- Born: July 3, 1966
- Education: University of London
- Scientific career
- Fields: Metabolomic chemistry
- Institutions: Murdoch University
- Website: https://researchportal.murdoch.edu.au/esploro/profile/elaine_holmes/output/publication?institution=61MUN_INST

= Elaine Holmes =

Australian systems biologist, and chemist

Elaine Holmes is an Australian systems biologist, and chemist, who was elected a fellow of the Australian Academy of Science in 2023. She was awarded an ARC Laureate Fellowship in 2020. She is a computational biologist working in metabolomic phenotyping, spectrometry and translational clinical medicine, at Murdoch University, and also holds a chair at Imperial College.

== Education and career ==
Holmes received a BSc in biology from Goldsmiths College, University of London, and a PhD in analytical chemistry from Birkbeck College, at the University of London. She was the first person in her family to attend university. At Imperial College, Holmes was head of department of the Division of Computational and Systems Medicine, as well as a professor of chemical biology, located within the Department of Surgery and Cancer. She was a professor of Computational Science at Murdoch University in 2024.

Holmes is the director of the Centre for Computational & Systems medicine, and Director and co-founder of Melico Sciences Limited, a UK-based precision nutrition start-up, and director of Metabometrix Limited, an Imperial College London spin-off company incorporated in April 2000 and specializing in molecular phenotyping, clinical diagnostics and toxicological screening via metabolomics.

Holmes was awarded a $3 million fellowship from the Australian Research Council for aging and biochemistry research. Her research involves gut microbial influences on human health, in particular, examining liver, metabolomic and gastrointestinal diseases. These diseases include diabetes and dementia.
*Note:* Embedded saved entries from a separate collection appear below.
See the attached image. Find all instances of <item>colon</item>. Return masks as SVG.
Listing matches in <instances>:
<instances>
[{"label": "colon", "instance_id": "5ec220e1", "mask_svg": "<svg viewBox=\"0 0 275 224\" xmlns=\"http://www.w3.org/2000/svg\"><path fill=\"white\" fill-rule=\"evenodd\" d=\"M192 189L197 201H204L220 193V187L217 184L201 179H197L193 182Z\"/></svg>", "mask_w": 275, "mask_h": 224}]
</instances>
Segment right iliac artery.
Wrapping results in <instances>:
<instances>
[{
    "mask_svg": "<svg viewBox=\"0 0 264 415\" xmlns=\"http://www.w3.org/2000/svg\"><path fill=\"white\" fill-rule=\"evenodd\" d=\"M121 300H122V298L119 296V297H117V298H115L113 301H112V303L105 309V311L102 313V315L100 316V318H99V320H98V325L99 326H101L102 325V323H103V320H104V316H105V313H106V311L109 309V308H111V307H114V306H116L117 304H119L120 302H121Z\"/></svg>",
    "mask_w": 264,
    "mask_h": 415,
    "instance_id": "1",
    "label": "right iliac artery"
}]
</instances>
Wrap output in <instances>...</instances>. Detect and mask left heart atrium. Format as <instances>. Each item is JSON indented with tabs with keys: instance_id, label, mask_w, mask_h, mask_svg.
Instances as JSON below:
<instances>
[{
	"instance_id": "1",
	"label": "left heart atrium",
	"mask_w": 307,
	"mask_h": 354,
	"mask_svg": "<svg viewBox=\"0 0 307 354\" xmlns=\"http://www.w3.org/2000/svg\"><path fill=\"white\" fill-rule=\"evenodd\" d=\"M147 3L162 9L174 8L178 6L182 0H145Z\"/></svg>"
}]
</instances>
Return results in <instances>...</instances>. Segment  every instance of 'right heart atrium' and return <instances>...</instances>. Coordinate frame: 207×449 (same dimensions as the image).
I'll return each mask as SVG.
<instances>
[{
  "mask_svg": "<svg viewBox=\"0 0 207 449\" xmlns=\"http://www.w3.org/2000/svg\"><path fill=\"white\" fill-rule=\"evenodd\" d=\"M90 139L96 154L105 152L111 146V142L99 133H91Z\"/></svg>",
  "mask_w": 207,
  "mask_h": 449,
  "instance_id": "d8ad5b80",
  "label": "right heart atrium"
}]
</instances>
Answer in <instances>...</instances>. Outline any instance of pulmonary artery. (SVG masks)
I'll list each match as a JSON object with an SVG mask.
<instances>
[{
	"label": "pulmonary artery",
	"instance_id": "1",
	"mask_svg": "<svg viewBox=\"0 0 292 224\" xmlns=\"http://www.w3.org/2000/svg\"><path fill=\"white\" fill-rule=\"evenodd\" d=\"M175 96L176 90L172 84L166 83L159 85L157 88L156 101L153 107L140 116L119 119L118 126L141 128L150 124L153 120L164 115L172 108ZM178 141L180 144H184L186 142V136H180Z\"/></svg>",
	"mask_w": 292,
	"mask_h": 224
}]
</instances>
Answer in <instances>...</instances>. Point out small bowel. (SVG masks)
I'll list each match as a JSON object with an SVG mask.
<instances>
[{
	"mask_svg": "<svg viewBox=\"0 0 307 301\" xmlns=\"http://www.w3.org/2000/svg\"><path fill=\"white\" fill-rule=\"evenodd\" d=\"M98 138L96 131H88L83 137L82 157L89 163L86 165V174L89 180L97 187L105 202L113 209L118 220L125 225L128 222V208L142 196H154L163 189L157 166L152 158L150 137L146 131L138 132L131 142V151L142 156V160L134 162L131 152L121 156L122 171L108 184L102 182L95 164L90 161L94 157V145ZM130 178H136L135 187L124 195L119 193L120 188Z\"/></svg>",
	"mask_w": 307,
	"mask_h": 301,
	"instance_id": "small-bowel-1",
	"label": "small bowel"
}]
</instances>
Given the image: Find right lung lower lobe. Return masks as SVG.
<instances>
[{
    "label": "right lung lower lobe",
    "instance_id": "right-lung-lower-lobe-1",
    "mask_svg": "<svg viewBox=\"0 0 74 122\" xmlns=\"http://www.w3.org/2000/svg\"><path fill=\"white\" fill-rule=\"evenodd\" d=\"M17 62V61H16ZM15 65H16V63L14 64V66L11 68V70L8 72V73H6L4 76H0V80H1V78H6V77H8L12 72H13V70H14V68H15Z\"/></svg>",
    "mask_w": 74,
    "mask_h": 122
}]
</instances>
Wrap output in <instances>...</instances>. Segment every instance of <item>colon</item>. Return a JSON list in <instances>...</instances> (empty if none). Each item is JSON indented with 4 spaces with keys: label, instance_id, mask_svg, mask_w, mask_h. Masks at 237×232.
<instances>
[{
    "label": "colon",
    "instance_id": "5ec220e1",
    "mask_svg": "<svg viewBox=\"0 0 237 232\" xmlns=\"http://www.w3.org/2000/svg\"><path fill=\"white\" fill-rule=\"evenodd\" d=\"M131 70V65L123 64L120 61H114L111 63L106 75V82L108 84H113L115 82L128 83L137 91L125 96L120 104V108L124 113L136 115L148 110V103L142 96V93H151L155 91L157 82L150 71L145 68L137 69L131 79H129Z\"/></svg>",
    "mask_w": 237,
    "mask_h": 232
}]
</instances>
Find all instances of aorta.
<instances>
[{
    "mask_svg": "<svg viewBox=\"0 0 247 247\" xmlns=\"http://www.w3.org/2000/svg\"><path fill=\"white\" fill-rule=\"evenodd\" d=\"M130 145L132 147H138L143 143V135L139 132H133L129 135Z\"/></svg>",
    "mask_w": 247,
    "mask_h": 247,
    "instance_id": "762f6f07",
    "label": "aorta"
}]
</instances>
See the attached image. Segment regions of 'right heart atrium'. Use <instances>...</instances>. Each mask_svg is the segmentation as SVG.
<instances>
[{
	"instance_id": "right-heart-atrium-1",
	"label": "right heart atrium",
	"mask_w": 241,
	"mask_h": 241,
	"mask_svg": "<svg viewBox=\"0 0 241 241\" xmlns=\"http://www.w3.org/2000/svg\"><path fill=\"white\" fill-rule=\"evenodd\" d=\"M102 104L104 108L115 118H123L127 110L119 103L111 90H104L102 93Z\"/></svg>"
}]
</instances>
Holmes is on the editorial boards of the Journal of Biological Chemistry, and Analytical Biochemistry. Her research has been described by the BBC, including impacts on the body from chamomile tea and how herbal mixtures can help impact gut microbiome health.

== Publications ==
Holmes has over 92,000 citations, as at June 2024, according to Google Scholar. Her H-index is 147, and she has publications in Science, Nature Reviews, Nature Protocols, the Proceedings of the National Academy of Sciences, and Nature. Holmes has also published with Fiona Woods, surgeon and burns specialist.
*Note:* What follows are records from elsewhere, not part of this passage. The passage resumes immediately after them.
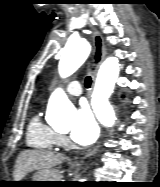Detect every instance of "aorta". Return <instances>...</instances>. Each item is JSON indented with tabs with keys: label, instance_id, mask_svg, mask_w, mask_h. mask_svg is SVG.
Returning a JSON list of instances; mask_svg holds the SVG:
<instances>
[{
	"label": "aorta",
	"instance_id": "obj_1",
	"mask_svg": "<svg viewBox=\"0 0 160 187\" xmlns=\"http://www.w3.org/2000/svg\"><path fill=\"white\" fill-rule=\"evenodd\" d=\"M90 54V45L83 39L68 41L62 51L59 61V74L62 78L72 75L85 62ZM119 60L109 57L100 66L94 91L92 94V108L99 122L106 127L114 125L116 116L109 103L116 80L119 76ZM73 105L62 89L55 90L48 103L47 119L50 123L62 121L69 117ZM80 182H85L82 179Z\"/></svg>",
	"mask_w": 160,
	"mask_h": 187
}]
</instances>
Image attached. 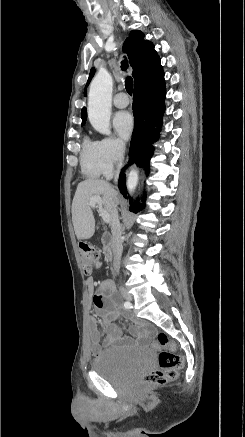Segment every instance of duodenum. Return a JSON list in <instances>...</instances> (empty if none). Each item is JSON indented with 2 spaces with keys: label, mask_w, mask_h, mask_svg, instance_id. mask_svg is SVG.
Instances as JSON below:
<instances>
[{
  "label": "duodenum",
  "mask_w": 245,
  "mask_h": 437,
  "mask_svg": "<svg viewBox=\"0 0 245 437\" xmlns=\"http://www.w3.org/2000/svg\"><path fill=\"white\" fill-rule=\"evenodd\" d=\"M111 235L109 233H105L102 237L103 243V253L107 261H111L113 254L111 249Z\"/></svg>",
  "instance_id": "410a0bca"
}]
</instances>
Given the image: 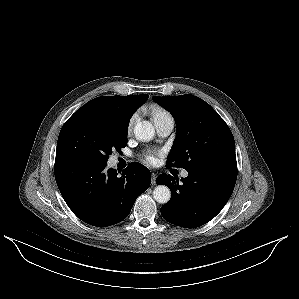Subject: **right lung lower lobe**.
Here are the masks:
<instances>
[{"label": "right lung lower lobe", "instance_id": "1", "mask_svg": "<svg viewBox=\"0 0 299 299\" xmlns=\"http://www.w3.org/2000/svg\"><path fill=\"white\" fill-rule=\"evenodd\" d=\"M54 173L71 211L83 222L97 227L124 220L151 183L150 171L139 163H130L118 175L115 169L107 170L106 163L56 156Z\"/></svg>", "mask_w": 299, "mask_h": 299}]
</instances>
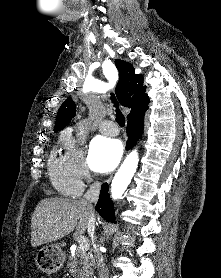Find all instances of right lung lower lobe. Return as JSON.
<instances>
[{
  "mask_svg": "<svg viewBox=\"0 0 221 278\" xmlns=\"http://www.w3.org/2000/svg\"><path fill=\"white\" fill-rule=\"evenodd\" d=\"M144 129V118H134L127 121L128 141L126 150L131 149L141 138ZM97 212L108 222H115L113 202L108 194V184L104 183L101 187L98 203L95 207Z\"/></svg>",
  "mask_w": 221,
  "mask_h": 278,
  "instance_id": "1",
  "label": "right lung lower lobe"
}]
</instances>
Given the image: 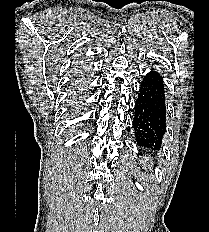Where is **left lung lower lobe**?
Wrapping results in <instances>:
<instances>
[{
	"instance_id": "0a47b994",
	"label": "left lung lower lobe",
	"mask_w": 209,
	"mask_h": 232,
	"mask_svg": "<svg viewBox=\"0 0 209 232\" xmlns=\"http://www.w3.org/2000/svg\"><path fill=\"white\" fill-rule=\"evenodd\" d=\"M163 79L150 71L141 81L135 103L133 127L137 144L159 149L166 133V105Z\"/></svg>"
}]
</instances>
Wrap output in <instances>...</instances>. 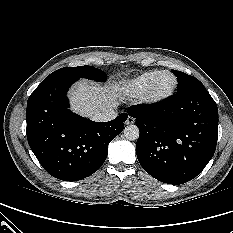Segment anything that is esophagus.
Wrapping results in <instances>:
<instances>
[{"instance_id": "1", "label": "esophagus", "mask_w": 233, "mask_h": 233, "mask_svg": "<svg viewBox=\"0 0 233 233\" xmlns=\"http://www.w3.org/2000/svg\"><path fill=\"white\" fill-rule=\"evenodd\" d=\"M135 123V119L131 116H128L127 119H126V122L125 124L126 125H129V124H134Z\"/></svg>"}]
</instances>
Select publications include:

- Ryan, Monique J et al. (2023) “Nonsevere Burn Induces a Prolonged Systemic Metabolic Phenotype Indicative of a Persistent Inflammatory Response Postinjury.” Journal of Proteome Research (2023).
- Nicholson, J. K., Lindon, J. C., & Holmes, E. (1999). “Metabonomics”: understanding the metabolic responses of living systems to pathophysiological stimuli via multivariate statistical analysis of biological NMR spectroscopic data. Xenobiotica, 29(11), 1181–1189. https://doi.org/10.1080/004982599238047
- Holmes, E., Loo, R., Stamler, J. et al. (2008) Human metabolic phenotype diversity and its association with diet and blood pressure. Nature 453, 396–400. https://doi.org/10.1038/nature06882

== Awards ==

- 2023 – Fellow of the Australian Academy of Science
- 2020 – ARC Laureate Fellow.
- 2020 – Women in Tech awards.
- 2018 – Fellow of the Academy of Medical Sciences.
- 2018 – WA Premier's Fellow in Phenomics.
- 2018 – Royal Society for Chemistry medal.